Because beauty is everything we love in a person, and because what we already know about that person is never enough to explain the beauty that marks the object of love, love becomes inseparable from wanting to learn. Nehamas brings this lesson home to art when in Part III he says simply, "all that is also true of the arts" (73).  That is, "beautiful works spark the urgent need to approach, the same pressing feeling that they have more to offer, the same burning desire to understand what that is" (73).  In art, judgments of taste, then, contain a sense that there is more to learn about the object before me, such that the "art we love is art we don't yet fully understand" (76).  What is common to human beings, according to Nehamas, is our need to find beauty in some parts of the world we inhabit, not as Kant claimed, the ability to find beauty in the very same things.  Because every experience of beauty includes the question "Why is that thing beautiful?" our aesthetic judgments determine the course of our lives as they "direct us for their answers to other people, other objects, other habits and ways of being" (85).  Love can be provoked by almost anything, claims Nehamas, and beauty is the object of love.  So nothing else can play the role you hope a beautiful thing will play in your life" (99) as it "promises a happiness impossible to find anywhere else" (101).

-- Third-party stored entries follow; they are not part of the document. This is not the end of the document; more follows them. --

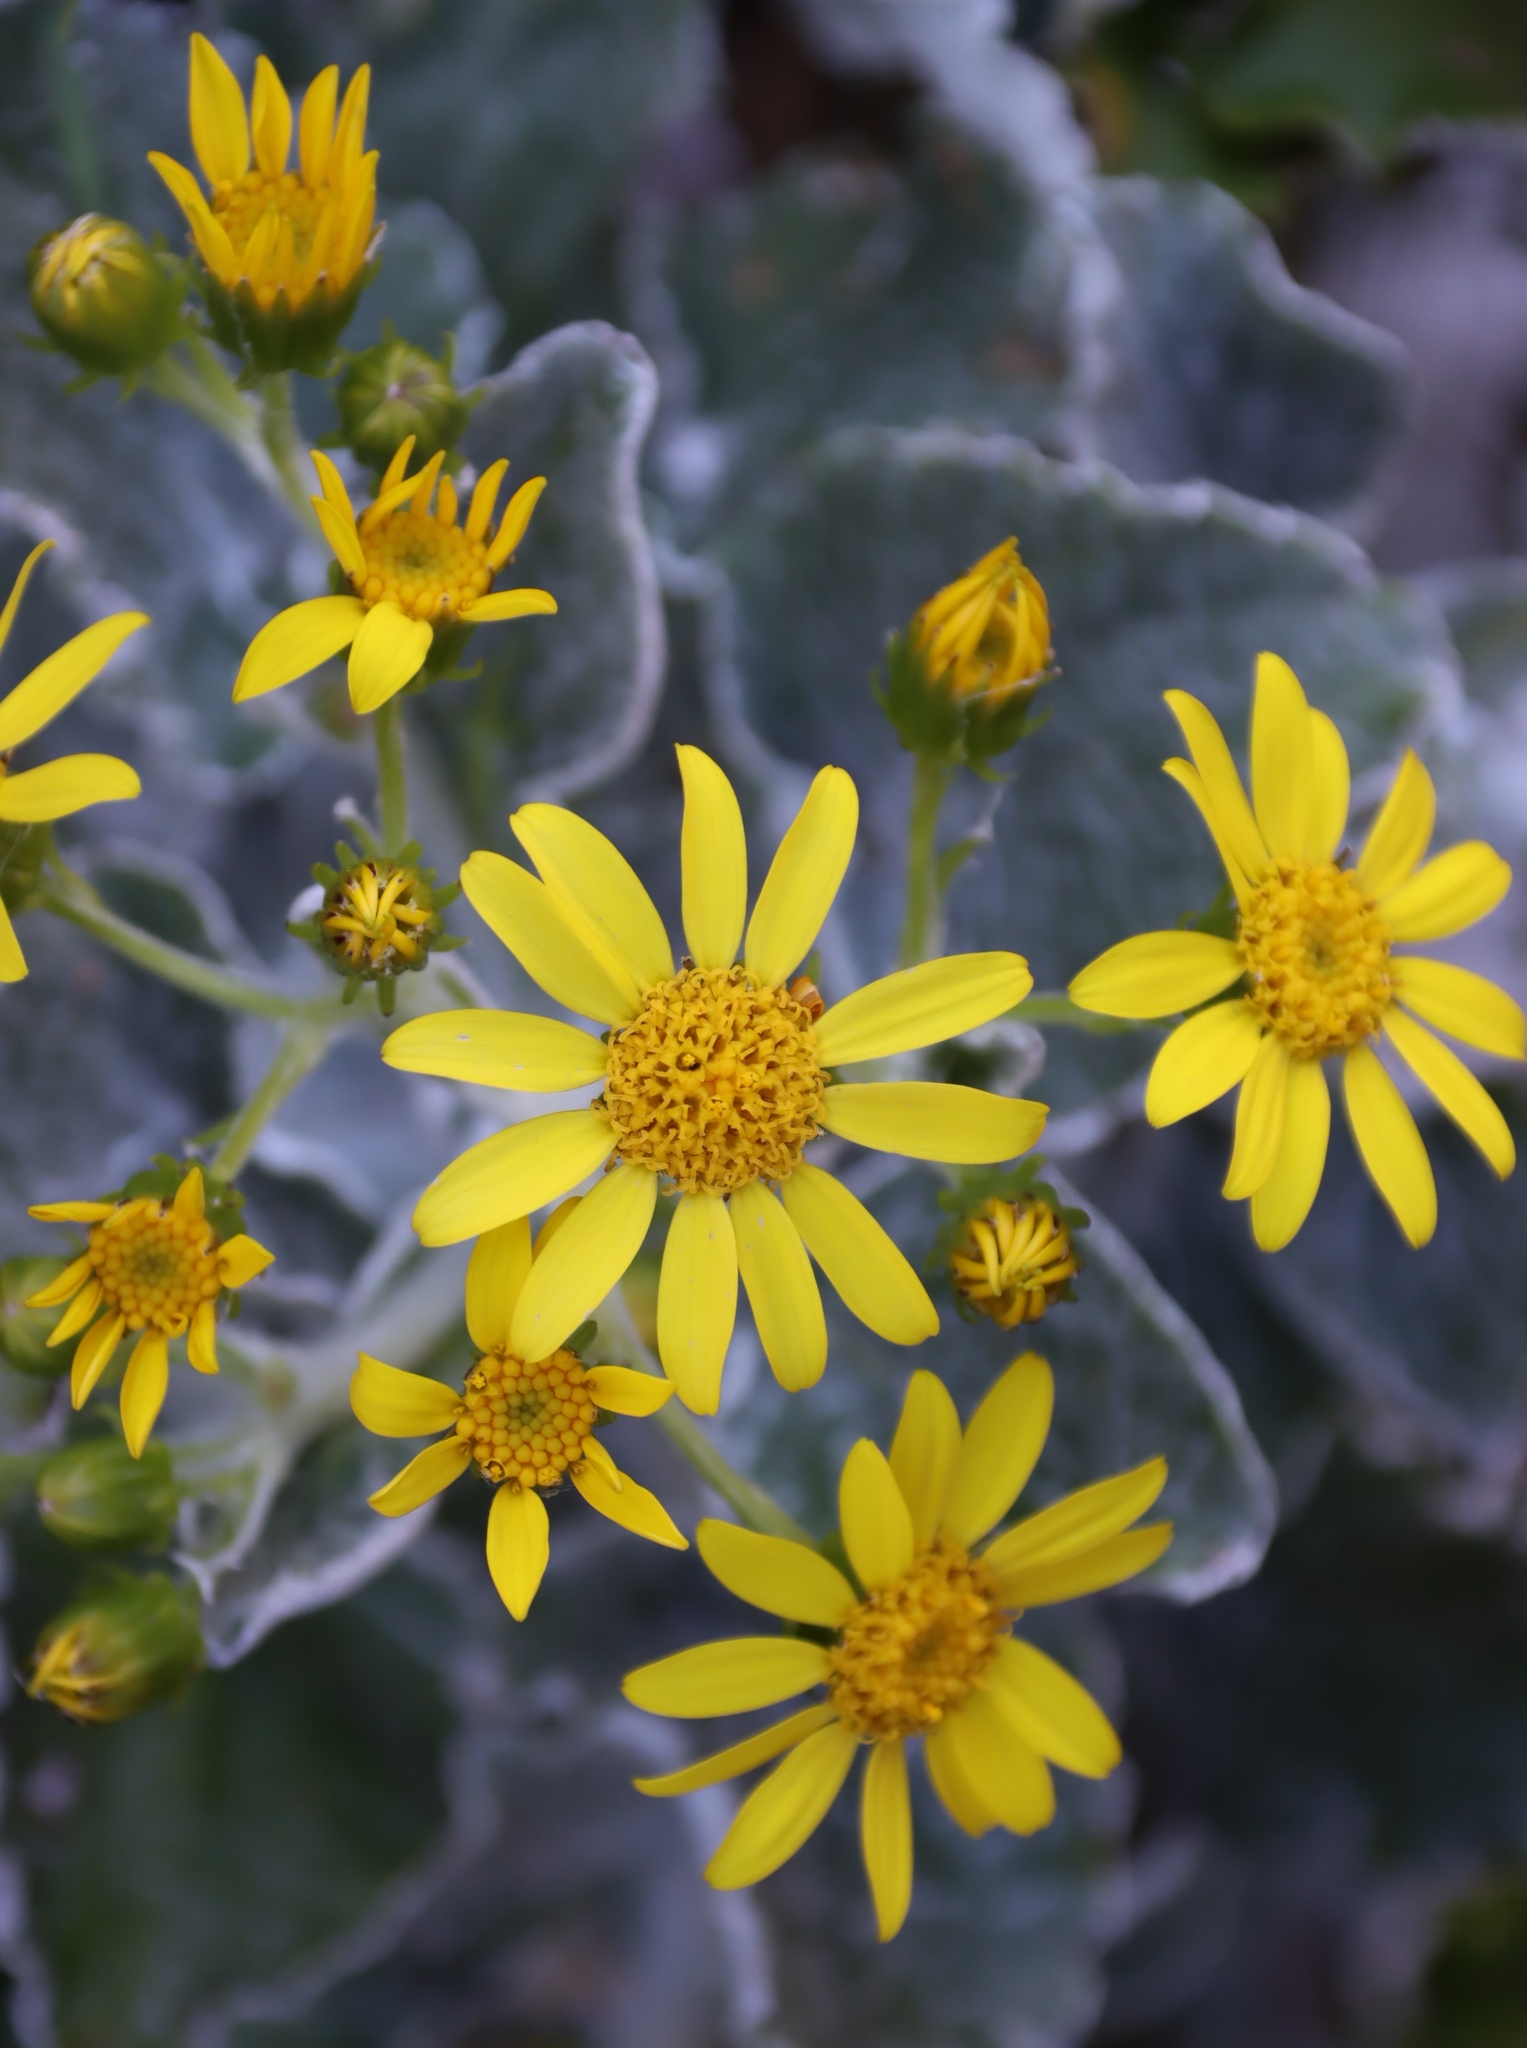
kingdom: Plantae
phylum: Tracheophyta
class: Magnoliopsida
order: Asterales
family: Asteraceae
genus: Senecio
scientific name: Senecio verbascifolius
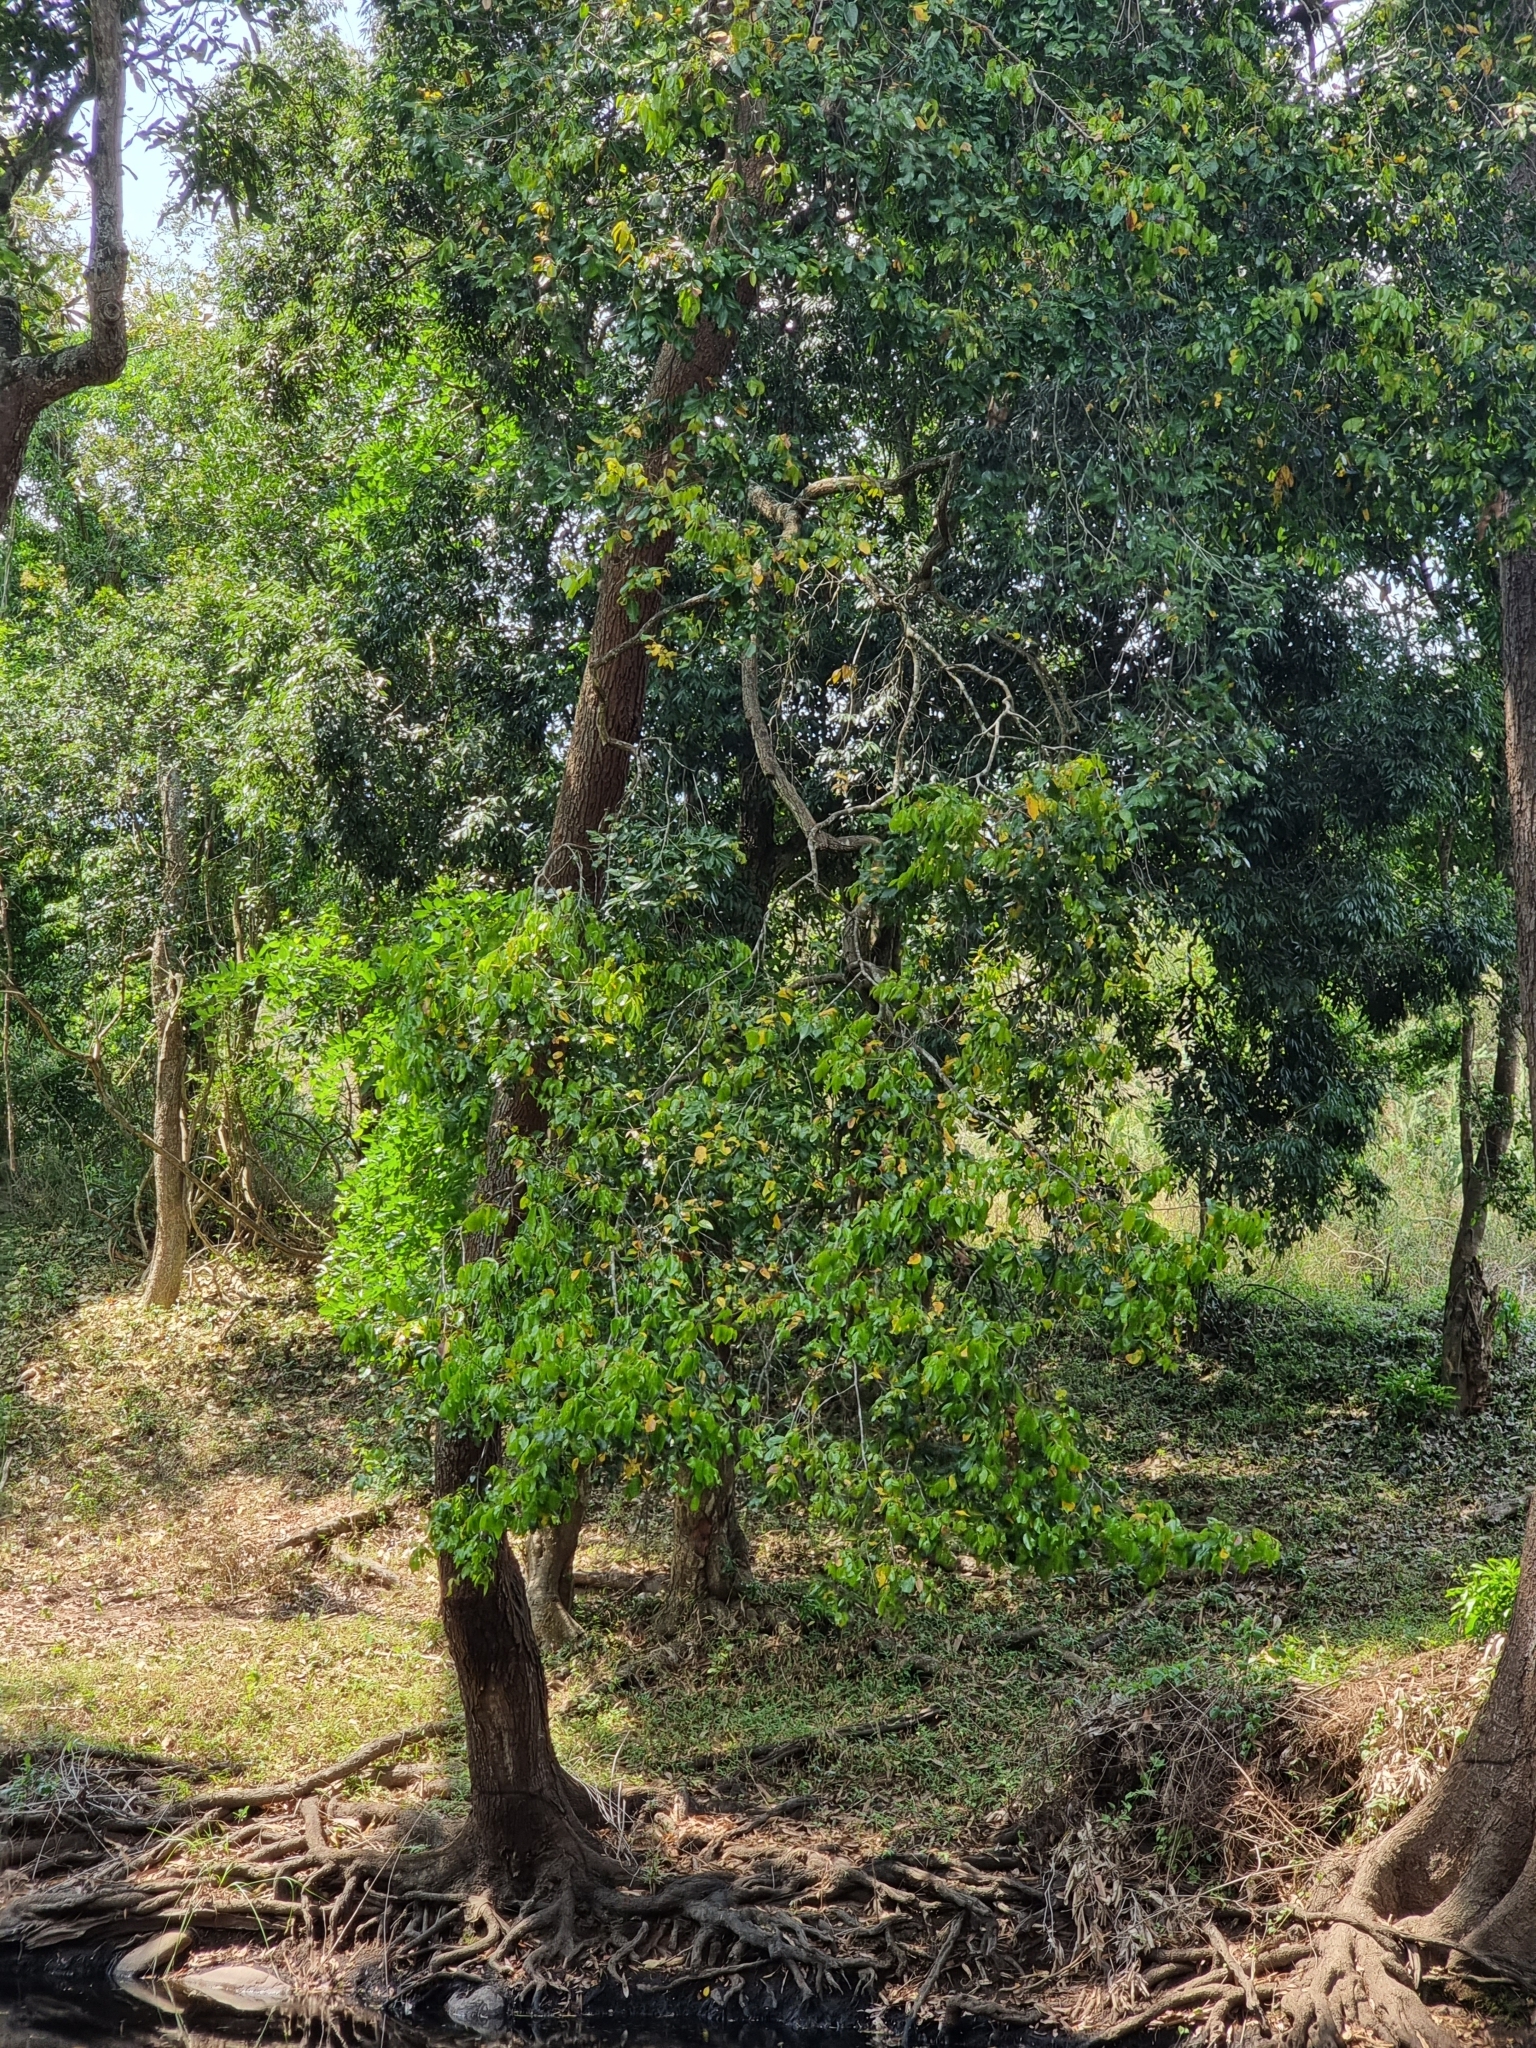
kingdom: Plantae
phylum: Tracheophyta
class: Magnoliopsida
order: Malpighiales
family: Malpighiaceae
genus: Hiptage
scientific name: Hiptage benghalensis
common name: Hiptage
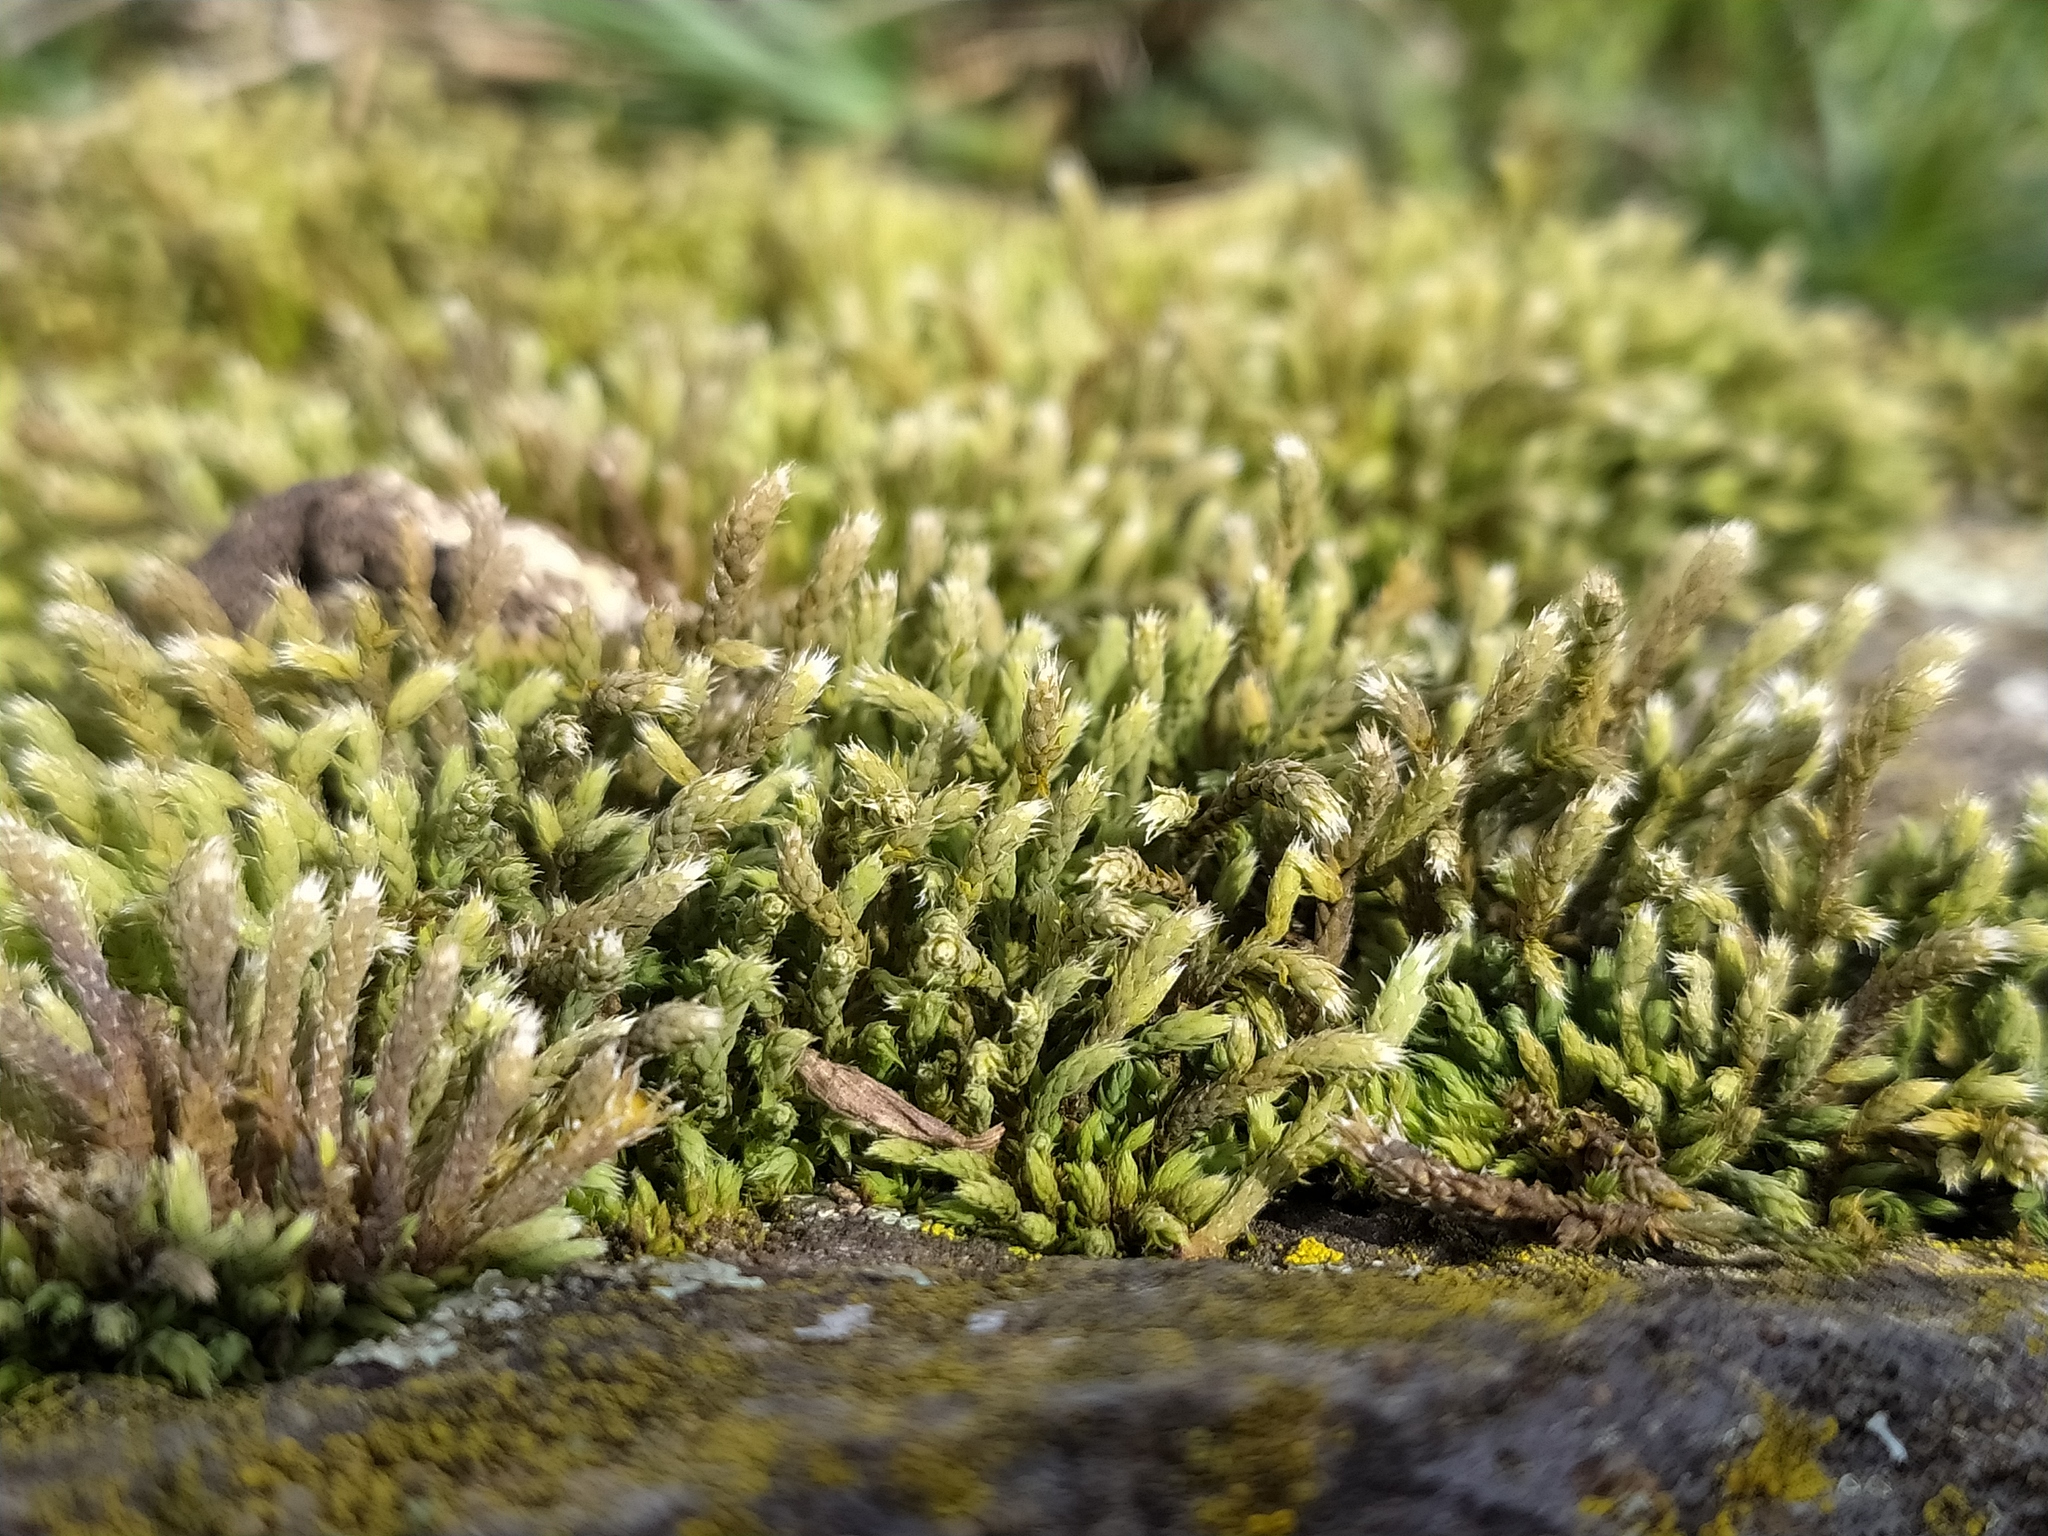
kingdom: Plantae
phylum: Bryophyta
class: Bryopsida
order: Hedwigiales
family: Hedwigiaceae
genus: Hedwigia
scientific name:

Nehamas arrives finally, in Part IV, at the claim that beauty always promises more than it has given and thus the effort to understand what it promises is "forever  work in progress" (105).  Loving something and wanting to know it more and better, furthermore, leads us into the world, not away from it.  It means also that beauty as only a promise of happiness requires that we be willing to live with uncertainty.  It offers no assurances of success.  Nehamas not only endorses Plato's claim that life is worth living only in the contemplation of beauty, but more importantly emphasizes Plato's insight that this commitment amounts to a "mode of life that combines creative thought and considered action and transforms the desire to possess beautiful things into the urge to create in their presence beauty of one's own" (132).  Nehamas disagrees with Plato regarding his contention that the pursuit of beauty leads necessarily to virtue and happiness.  For Nehamas such pursuits always include risk of disappointment, loss, tragedy, or failure.  In any case, beauty is its own reward, such that "the promise of happiness is happiness itself" (138).

As I said at the outset, Only a Promise of Happiness is a beautiful book suitable for a wide audience.  The author delivers on his promises regarding the book's purpose and it offers a comprehensive, coherent, insightful, significant, and elegant argument.

© 2008 Ben Mulvey

Ben Mulvey, Ph.D., is Associate Professor of Philosophy at the College of Arts and Sciences of Nova Southeastern University.  He received his doctorate in philosophy from Michigan State University specializing in political theory and applied ethics.  He teaches philosophy, including the philosophy of art, at NSU and is a member of the board of advisors of the Florida Bioethics Network.